Croup (laryngotracheobronchitis [LBT]) is a self-limited upper respiratory infection causing inflammation and obstructions that presents with barking cough and inspiratory stridor.

Description

  • The term croup is used to refer to viral laryngotracheitis or LBT. It is a common viral illness presenting with nonspecific upper respiratory symptoms such as coryza, cough, and rhinorrhea.
  • Croup causes upper airway inflammation and obstruction leading to pathognomonic barking cough and inspiratory stridor; symptoms start gradually and are worse at nighttime. Other symptoms are skin rash, conjunctivitis, and lymphadenopathies.

Epidemiology

  • Croup is typically self-limited and it affects approximately 3% of children 6 months to 3 years of age with a peak around the 2nd year of life.
  • The vast majority are considered mild cases; however, croup accounts for 5% of annual hospitalization.
  • Less than 3% require intubation.

## Tasks to carry out
1. From the croup passage, return the portion starting at "Croup (laryngotracheobronchitis [LBT])" and ending at "of annual hospitalization.", copied word for word.
2. Write the next part of the croup overview, picking up after its final sentence.

## Extracted data

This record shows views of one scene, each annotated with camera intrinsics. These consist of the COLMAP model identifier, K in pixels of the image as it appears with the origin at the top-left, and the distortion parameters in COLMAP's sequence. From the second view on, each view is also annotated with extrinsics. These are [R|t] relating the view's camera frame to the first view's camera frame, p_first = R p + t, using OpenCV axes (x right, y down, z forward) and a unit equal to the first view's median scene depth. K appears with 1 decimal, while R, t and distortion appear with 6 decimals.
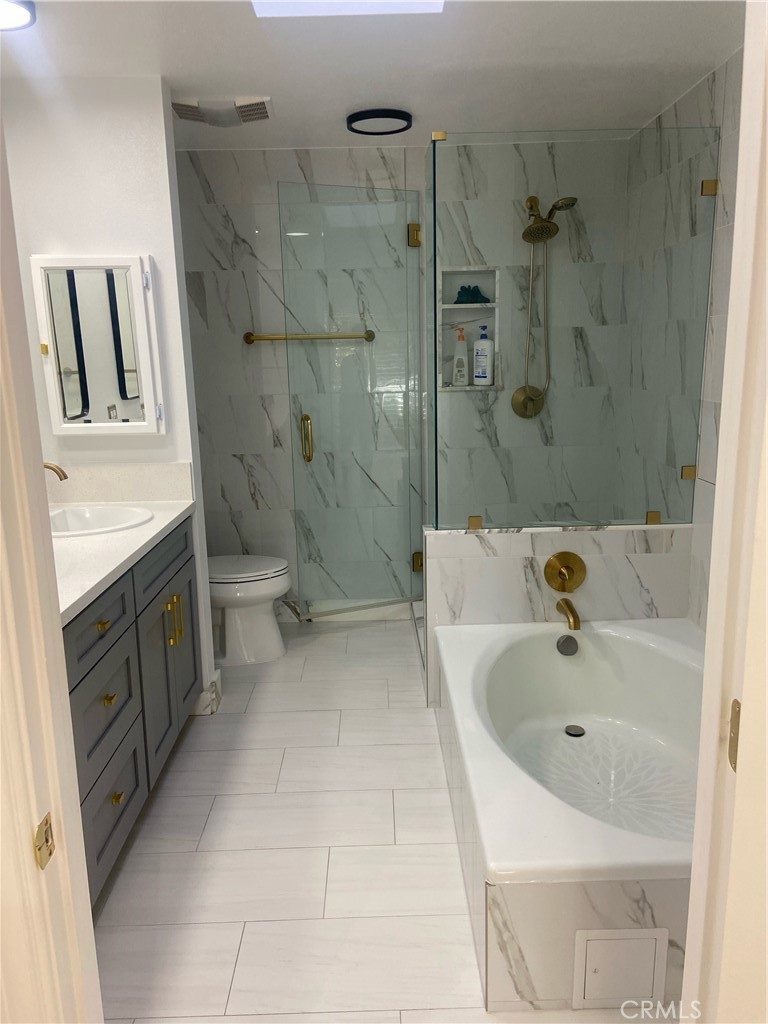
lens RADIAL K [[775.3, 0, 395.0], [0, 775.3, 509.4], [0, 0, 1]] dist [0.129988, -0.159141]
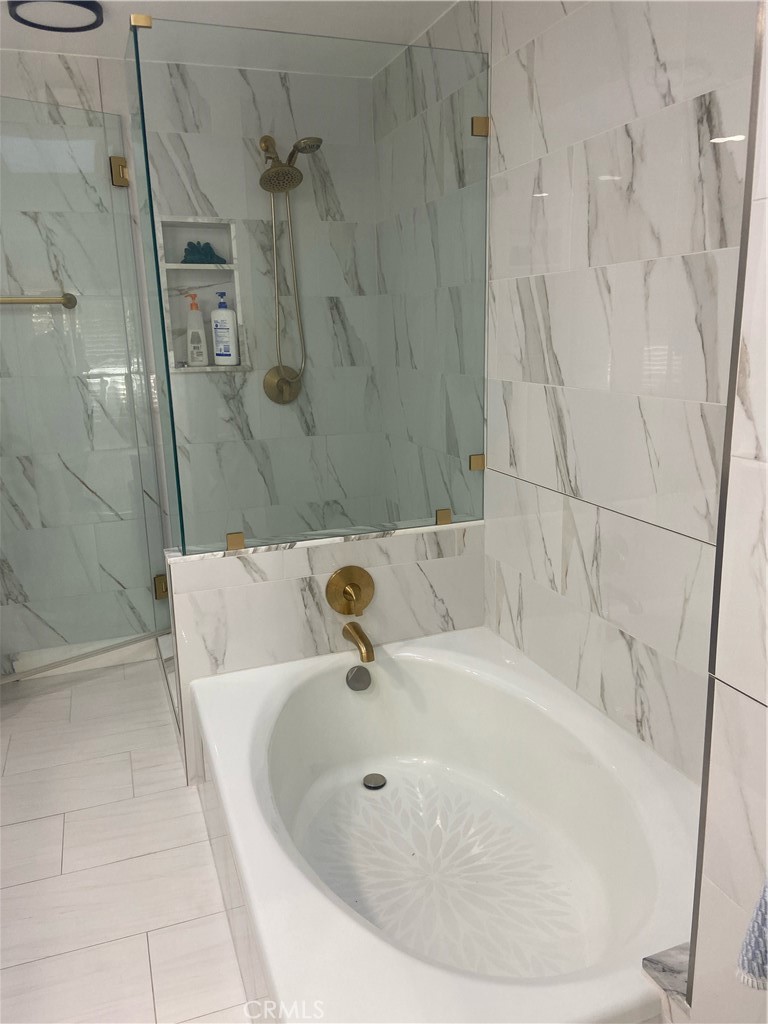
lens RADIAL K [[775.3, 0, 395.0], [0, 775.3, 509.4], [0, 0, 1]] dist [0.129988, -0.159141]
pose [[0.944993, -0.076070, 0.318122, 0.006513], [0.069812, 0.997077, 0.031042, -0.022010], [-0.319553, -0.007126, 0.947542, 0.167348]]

* * *

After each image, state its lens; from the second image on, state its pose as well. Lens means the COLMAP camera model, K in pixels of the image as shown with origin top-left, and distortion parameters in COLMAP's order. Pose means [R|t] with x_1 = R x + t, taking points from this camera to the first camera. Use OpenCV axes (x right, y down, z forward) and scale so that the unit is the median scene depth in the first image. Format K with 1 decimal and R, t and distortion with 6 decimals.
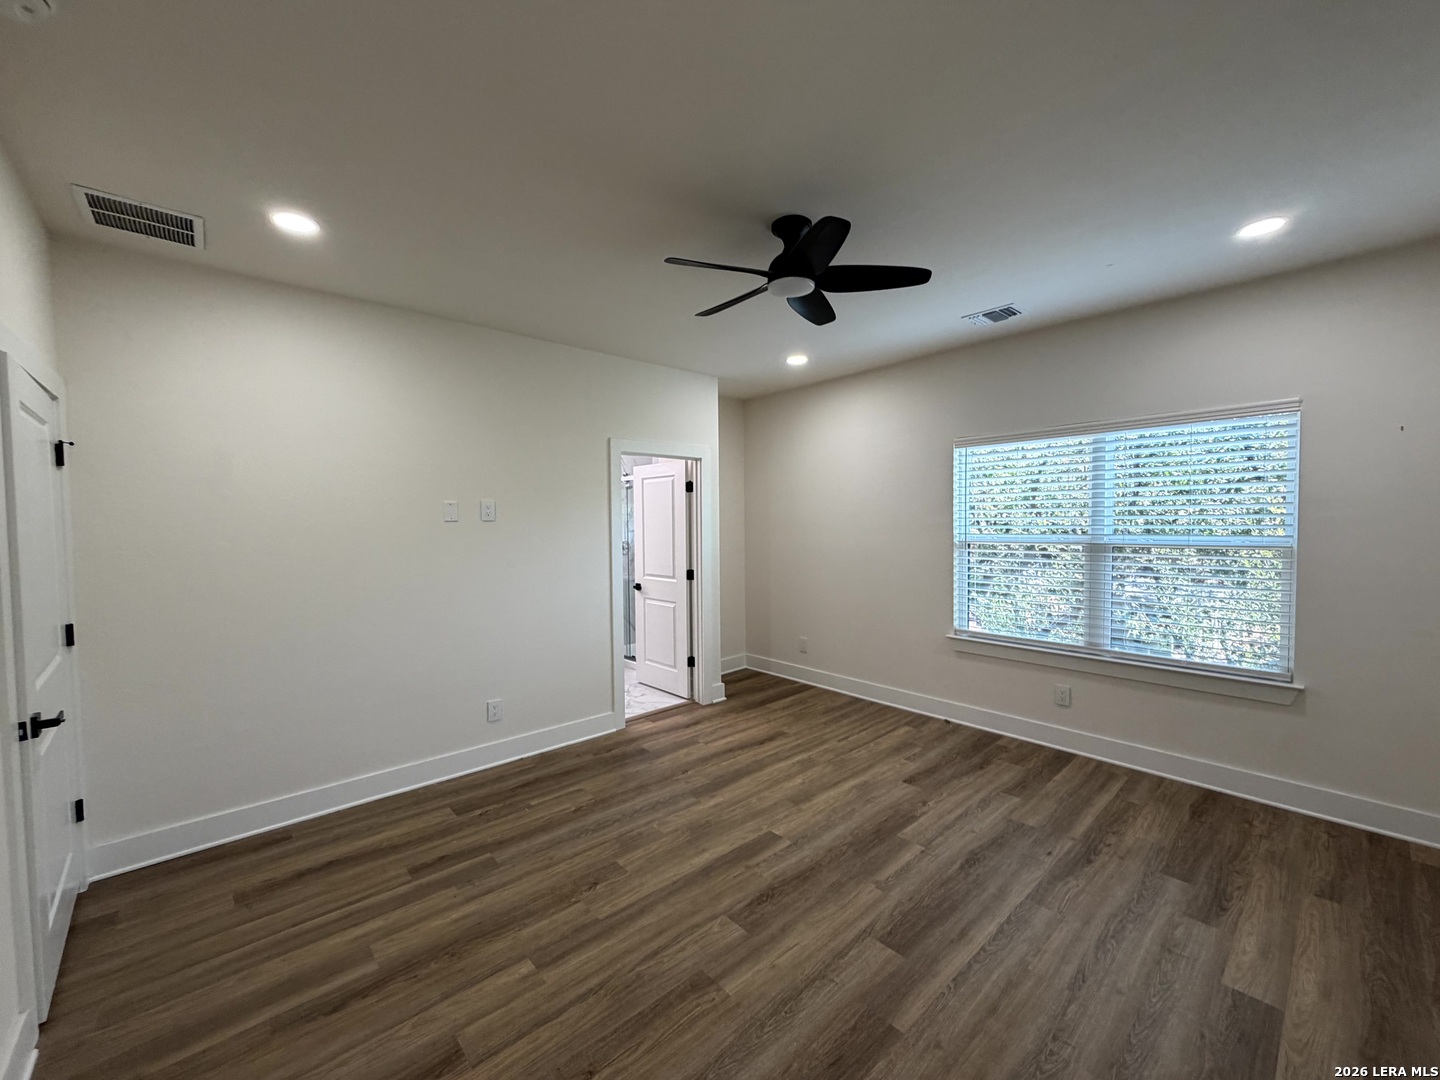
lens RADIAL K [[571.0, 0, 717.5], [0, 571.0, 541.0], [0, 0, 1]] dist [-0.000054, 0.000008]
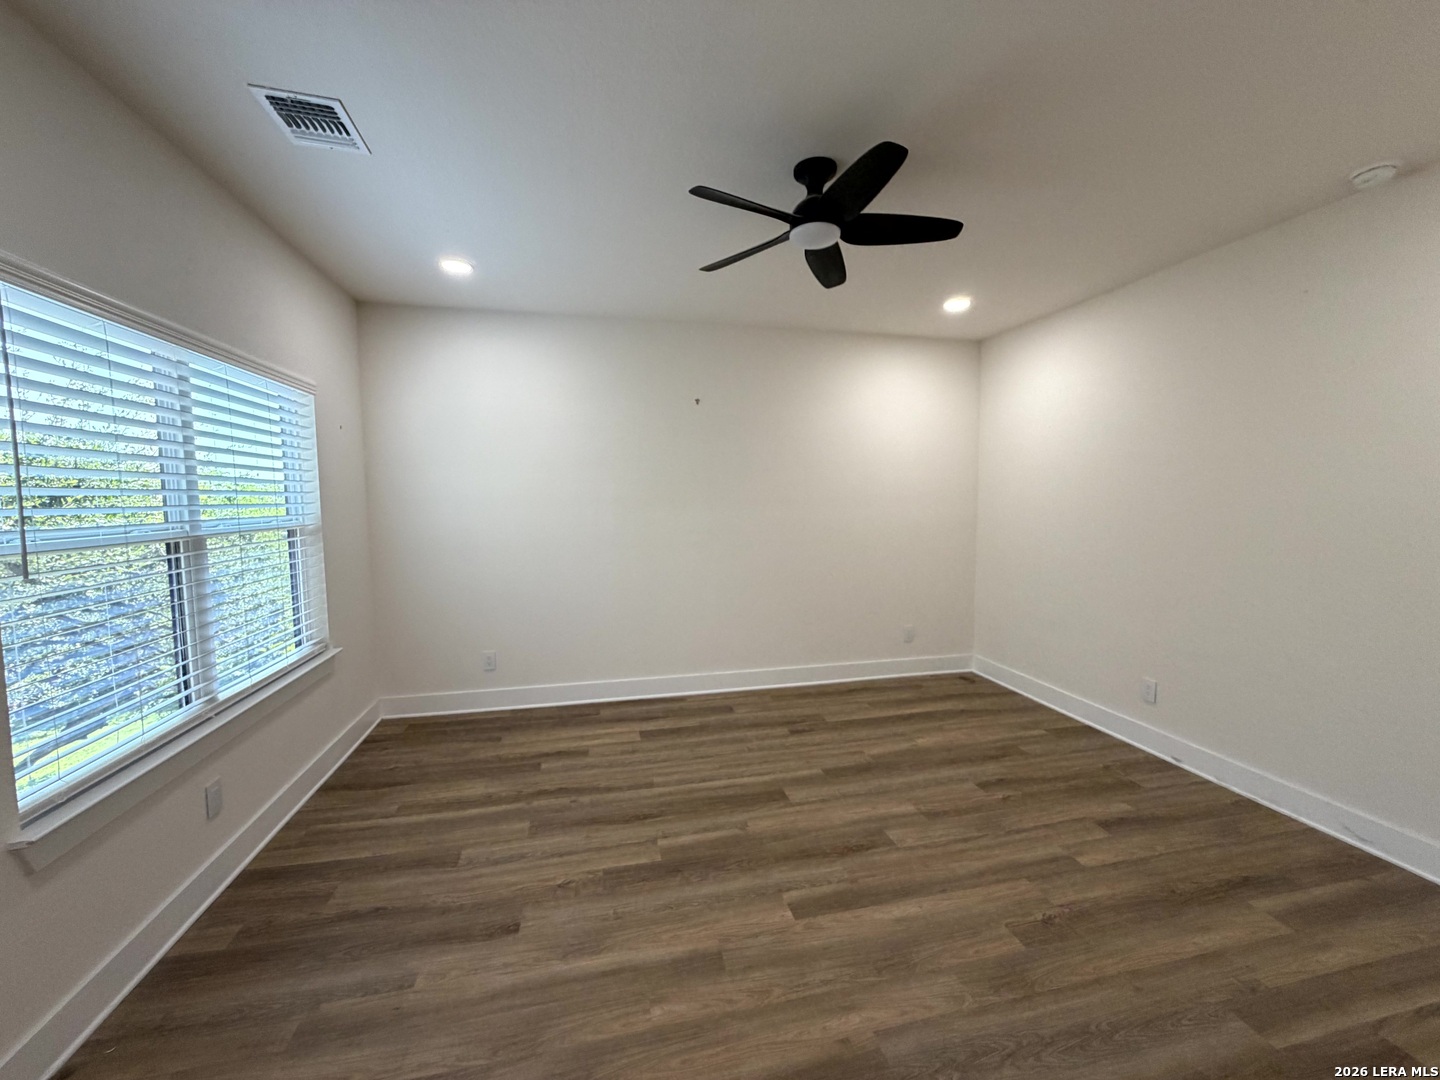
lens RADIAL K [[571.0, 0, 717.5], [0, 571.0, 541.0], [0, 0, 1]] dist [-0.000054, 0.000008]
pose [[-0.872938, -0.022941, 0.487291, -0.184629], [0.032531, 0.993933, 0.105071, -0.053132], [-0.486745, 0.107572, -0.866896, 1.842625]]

## Task-by-task results
1.
Croup (laryngotracheobronchitis [LBT]) is a self-limited upper respiratory infection causing inflammation and obstructions that presents with barking cough and inspiratory stridor.

Description

  • The term croup is used to refer to viral laryngotracheitis or LBT. It is a common viral illness presenting with nonspecific upper respiratory symptoms such as coryza, cough, and rhinorrhea.
  • Croup causes upper airway inflammation and obstruction leading to pathognomonic barking cough and inspiratory stridor; symptoms start gradually and are worse at nighttime. Other symptoms are skin rash, conjunctivitis, and lymphadenopathies.

Epidemiology

  • Croup is typically self-limited and it affects approximately 3% of children 6 months to 3 years of age with a peak around the 2nd year of life.
  • The vast majority are considered mild cases; however, croup accounts for 5% of annual hospitalization.

2.
  • Predominant sex: male > female (1.5:1)

Incidence
  • Six cases per year per 100 children <6 years old.
  • 15% of emergency department visits for upper respiratory disease in children
  • 1.5–6% of cases require hospitalization.
  • <3% of those require intubation.
  • 60% of barking cough resolved within 48 hours and only 2% have symptoms persisting for longer than five nights.

Etiology and Pathophysiology

  • Subglottic region/larynx is entirely encircled by the cricoid cartilage.
  • Inflammatory edema and subglottic mucus production decrease airway radius.
  • Small children have small airways with more compliant walls.
  • Negative-pressure inspiration pulls airway walls closer together.
  • The anatomically small airway is more susceptible to compromise and narrowing caused by the combined edema, mucus secretions, and increased compliance. Small decrease in airway radius causes significant increase in resistance (Poiseuille law: resistance proportional to 1/radius4).
  • Typically caused by viruses that initially infect oropharyngeal mucosa and then migrate inferiorly
  • Parainfluenza virus is the most common pathogen, responsible for over 75% of cases.
    • Type 1 is the most common, causing 18% of all cases of croup.
    • Type 3 is associated with severe illness.
    • Types 2 and 4 are also common.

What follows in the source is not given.